(Data to use begins)
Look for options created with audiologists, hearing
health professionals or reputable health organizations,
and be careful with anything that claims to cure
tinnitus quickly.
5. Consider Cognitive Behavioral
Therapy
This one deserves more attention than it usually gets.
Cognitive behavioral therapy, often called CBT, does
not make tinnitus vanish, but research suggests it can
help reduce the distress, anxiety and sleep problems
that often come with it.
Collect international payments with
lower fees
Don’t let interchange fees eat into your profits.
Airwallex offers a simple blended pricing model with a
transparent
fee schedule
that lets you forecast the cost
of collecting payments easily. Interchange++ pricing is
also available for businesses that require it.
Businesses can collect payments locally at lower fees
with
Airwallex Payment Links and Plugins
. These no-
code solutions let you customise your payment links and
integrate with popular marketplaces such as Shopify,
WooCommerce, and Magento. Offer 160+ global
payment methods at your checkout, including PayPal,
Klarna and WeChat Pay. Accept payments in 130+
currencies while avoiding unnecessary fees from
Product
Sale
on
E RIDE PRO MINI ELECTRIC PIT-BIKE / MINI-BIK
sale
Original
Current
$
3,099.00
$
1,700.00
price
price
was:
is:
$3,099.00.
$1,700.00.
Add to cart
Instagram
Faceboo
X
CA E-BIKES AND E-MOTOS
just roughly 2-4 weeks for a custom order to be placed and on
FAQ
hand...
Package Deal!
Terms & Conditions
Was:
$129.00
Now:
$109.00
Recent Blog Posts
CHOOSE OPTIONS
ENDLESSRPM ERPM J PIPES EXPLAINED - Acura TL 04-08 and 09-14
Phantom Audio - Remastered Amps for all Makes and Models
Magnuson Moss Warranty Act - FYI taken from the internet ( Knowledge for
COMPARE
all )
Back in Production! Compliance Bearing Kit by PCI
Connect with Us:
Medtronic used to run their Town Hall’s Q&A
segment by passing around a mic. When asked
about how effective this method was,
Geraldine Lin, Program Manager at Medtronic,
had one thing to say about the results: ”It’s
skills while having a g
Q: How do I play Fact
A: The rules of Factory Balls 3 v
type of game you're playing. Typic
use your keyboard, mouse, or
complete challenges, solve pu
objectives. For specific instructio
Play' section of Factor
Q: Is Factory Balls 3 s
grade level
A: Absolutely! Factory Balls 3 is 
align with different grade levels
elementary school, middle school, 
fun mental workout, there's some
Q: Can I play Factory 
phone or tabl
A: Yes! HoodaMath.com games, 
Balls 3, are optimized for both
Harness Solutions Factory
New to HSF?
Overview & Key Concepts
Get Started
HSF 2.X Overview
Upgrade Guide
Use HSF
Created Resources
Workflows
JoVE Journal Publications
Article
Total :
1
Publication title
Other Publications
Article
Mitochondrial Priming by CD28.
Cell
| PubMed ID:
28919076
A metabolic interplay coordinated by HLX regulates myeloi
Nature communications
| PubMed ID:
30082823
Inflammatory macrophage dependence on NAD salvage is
(Data to use ends)
**What you need to do**. Word for word, return the lines from the one holding "CHOOSE OPTIONS" through the end of the entries above.

**Solution to the problem**.
CHOOSE OPTIONS
ENDLESSRPM ERPM J PIPES EXPLAINED - Acura TL 04-08 and 09-14
Phantom Audio - Remastered Amps for all Makes and Models
Magnuson Moss Warranty Act - FYI taken from the internet ( Knowledge for
COMPARE
all )
Back in Production! Compliance Bearing Kit by PCI
Connect with Us:
Medtronic used to run their Town Hall’s Q&A
segment by passing around a mic. When asked
about how effective this method was,
Geraldine Lin, Program Manager at Medtronic,
had one thing to say about the results: ”It’s
skills while having a g
Q: How do I play Fact
A: The rules of Factory Balls 3 v
type of game you're playing. Typic
use your keyboard, mouse, or
complete challenges, solve pu
objectives. For specific instructio
Play' section of Factor
Q: Is Factory Balls 3 s
grade level
A: Absolutely! Factory Balls 3 is 
align with different grade levels
elementary school, middle school, 
fun mental workout, there's some
Q: Can I play Factory 
phone or tabl
A: Yes! HoodaMath.com games, 
Balls 3, are optimized for both
Harness Solutions Factory
New to HSF?
Overview & Key Concepts
Get Started
HSF 2.X Overview
Upgrade Guide
Use HSF
Created Resources
Workflows
JoVE Journal Publications
Article
Total :
1
Publication title
Other Publications
Article
Mitochondrial Priming by CD28.
Cell
| PubMed ID:
28919076
A metabolic interplay coordinated by HLX regulates myeloi
Nature communications
| PubMed ID:
30082823
Inflammatory macrophage dependence on NAD salvage is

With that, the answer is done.